◆ ABOUT THIS EXERCISE
The answer consists only of the lines from the beginning of the listing below to the line holding "Fig. 2 a – j", inclusive, with every picture removed.

◆ DATA SHOWN

################

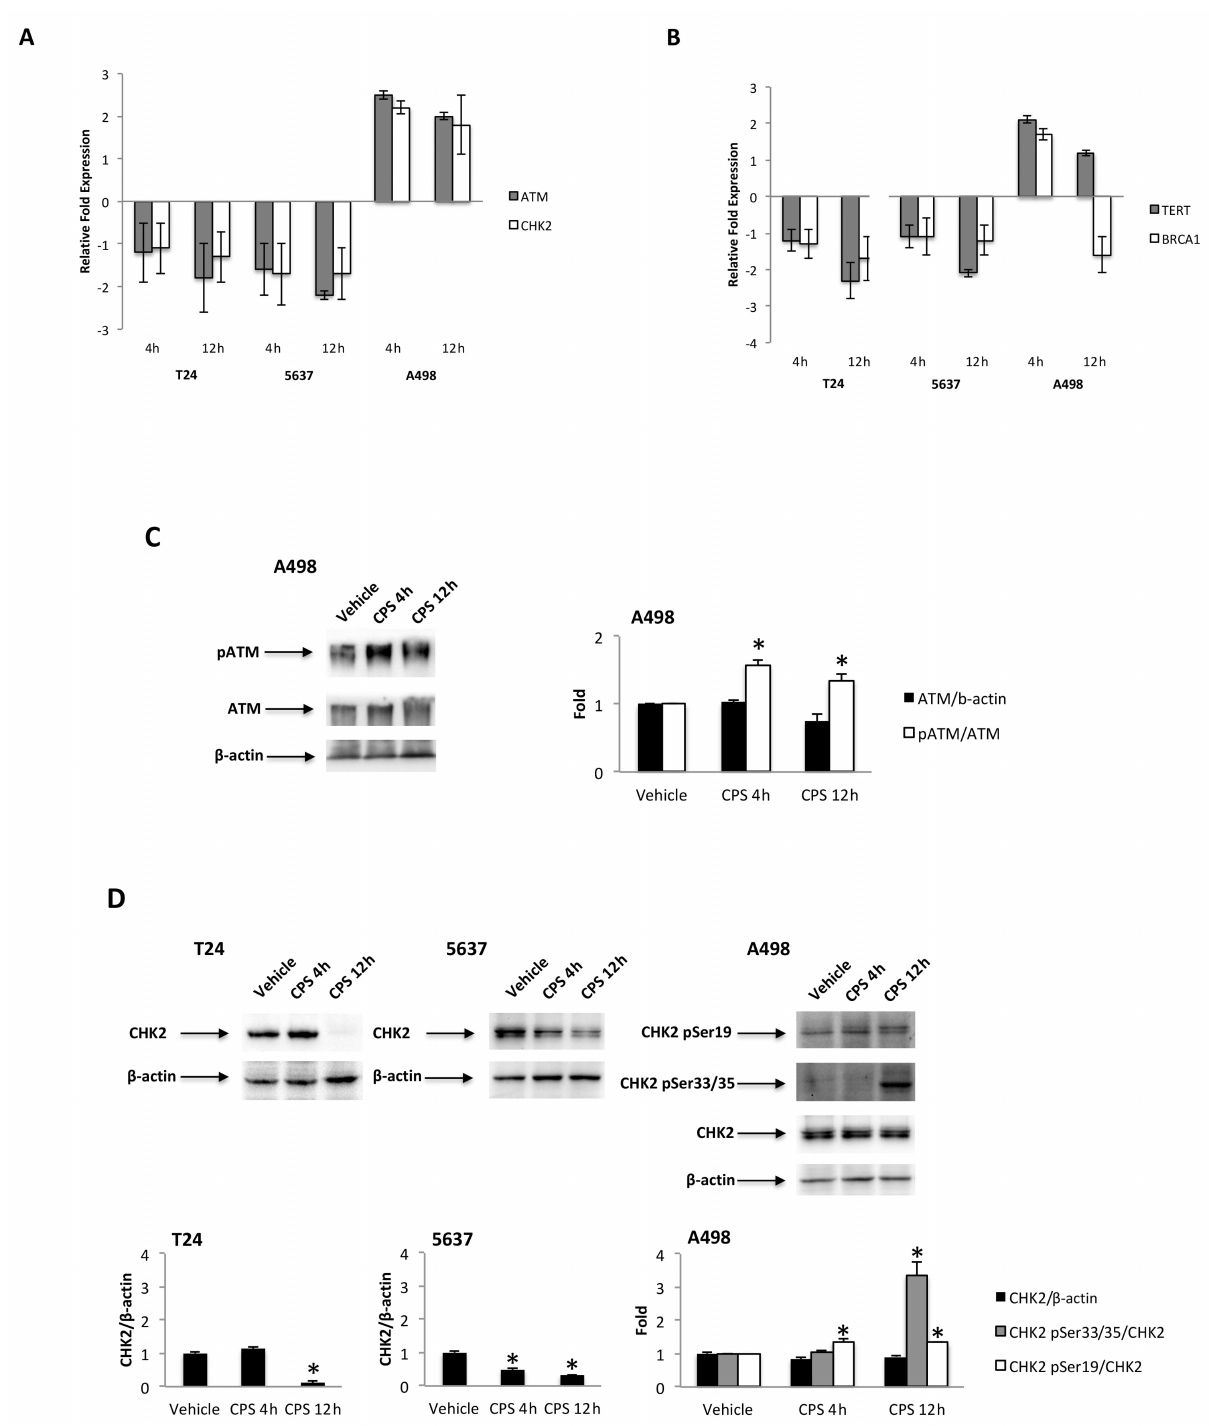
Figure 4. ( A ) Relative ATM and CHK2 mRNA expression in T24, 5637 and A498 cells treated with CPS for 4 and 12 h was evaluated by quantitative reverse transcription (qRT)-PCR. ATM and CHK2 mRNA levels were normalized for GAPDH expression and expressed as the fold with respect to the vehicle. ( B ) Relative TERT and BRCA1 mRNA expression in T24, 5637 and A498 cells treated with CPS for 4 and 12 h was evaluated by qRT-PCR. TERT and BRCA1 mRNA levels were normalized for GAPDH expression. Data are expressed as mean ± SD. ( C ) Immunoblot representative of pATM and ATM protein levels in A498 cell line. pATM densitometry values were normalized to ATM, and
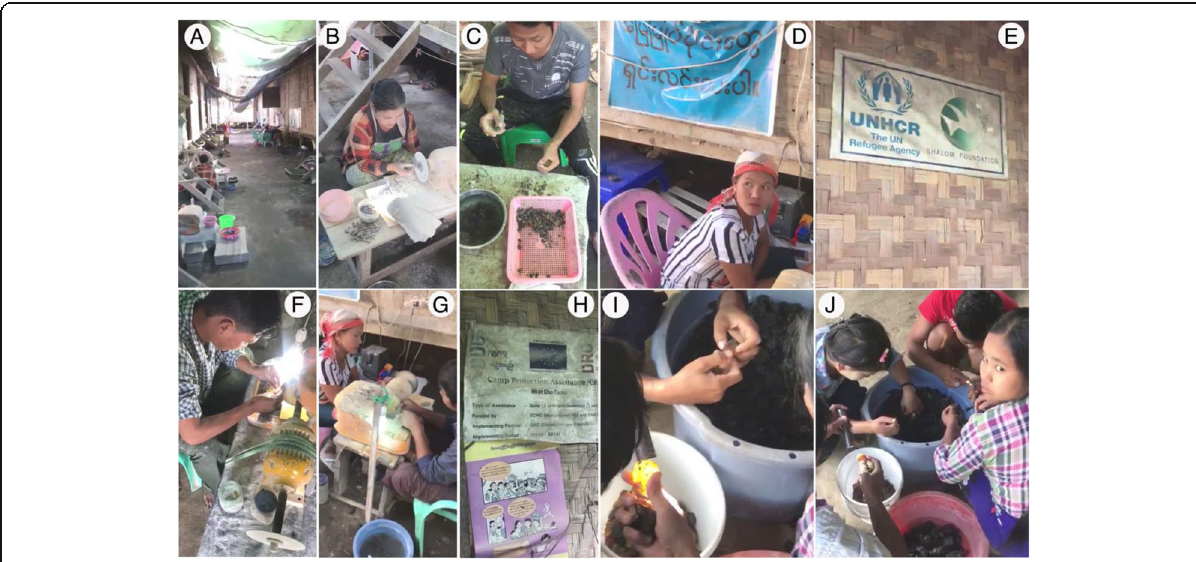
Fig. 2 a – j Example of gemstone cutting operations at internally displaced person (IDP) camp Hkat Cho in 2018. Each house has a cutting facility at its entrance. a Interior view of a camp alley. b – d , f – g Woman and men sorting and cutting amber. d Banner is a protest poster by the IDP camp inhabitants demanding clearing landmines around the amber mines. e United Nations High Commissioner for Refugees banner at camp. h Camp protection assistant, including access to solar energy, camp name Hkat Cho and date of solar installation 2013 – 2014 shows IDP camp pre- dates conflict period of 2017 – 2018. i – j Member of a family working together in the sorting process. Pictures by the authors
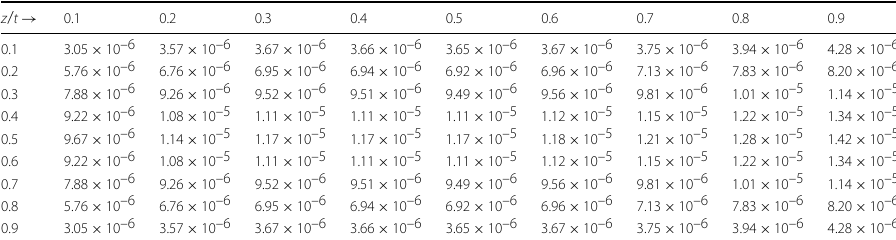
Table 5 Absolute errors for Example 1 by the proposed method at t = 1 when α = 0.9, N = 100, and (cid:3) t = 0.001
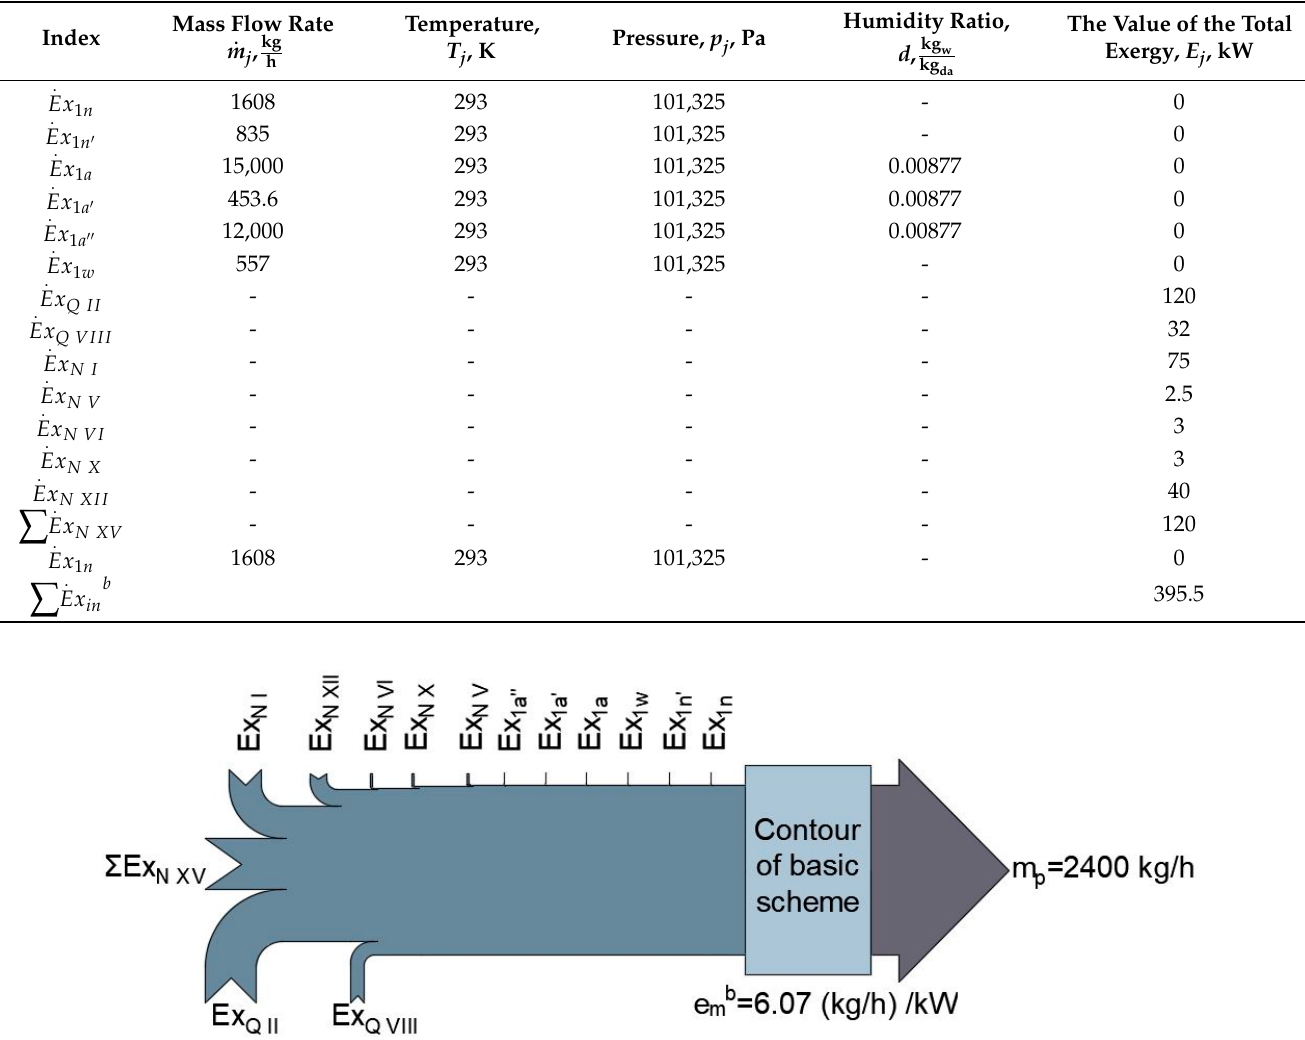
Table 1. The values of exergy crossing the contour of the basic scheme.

################

◆ ANSWER SECTION
Figure 4. ( A ) Relative ATM and CHK2 mRNA expression in T24, 5637 and A498 cells treated with CPS for 4 and 12 h was evaluated by quantitative reverse transcription (qRT)-PCR. ATM and CHK2 mRNA levels were normalized for GAPDH expression and expressed as the fold with respect to the vehicle. ( B ) Relative TERT and BRCA1 mRNA expression in T24, 5637 and A498 cells treated with CPS for 4 and 12 h was evaluated by qRT-PCR. TERT and BRCA1 mRNA levels were normalized for GAPDH expression. Data are expressed as mean ± SD. ( C ) Immunoblot representative of pATM and ATM protein levels in A498 cell line. pATM densitometry values were normalized to ATM, and
Fig. 2 a – j Example of gemstone cutting operations at internally displaced person (IDP) camp Hkat Cho in 2018. Each house has a cutting facility at its entrance. a Interior view of a camp alley. b – d , f – g Woman and men sorting and cutting amber. d Banner is a protest poster by the IDP camp inhabitants demanding clearing landmines around the amber mines. e United Nations High Commissioner for Refugees banner at camp. h Camp protection assistant, including access to solar energy, camp name Hkat Cho and date of solar installation 2013 – 2014 shows IDP camp pre- dates conflict period of 2017 – 2018. i – j Member of a family working together in the sorting process. Pictures by the authors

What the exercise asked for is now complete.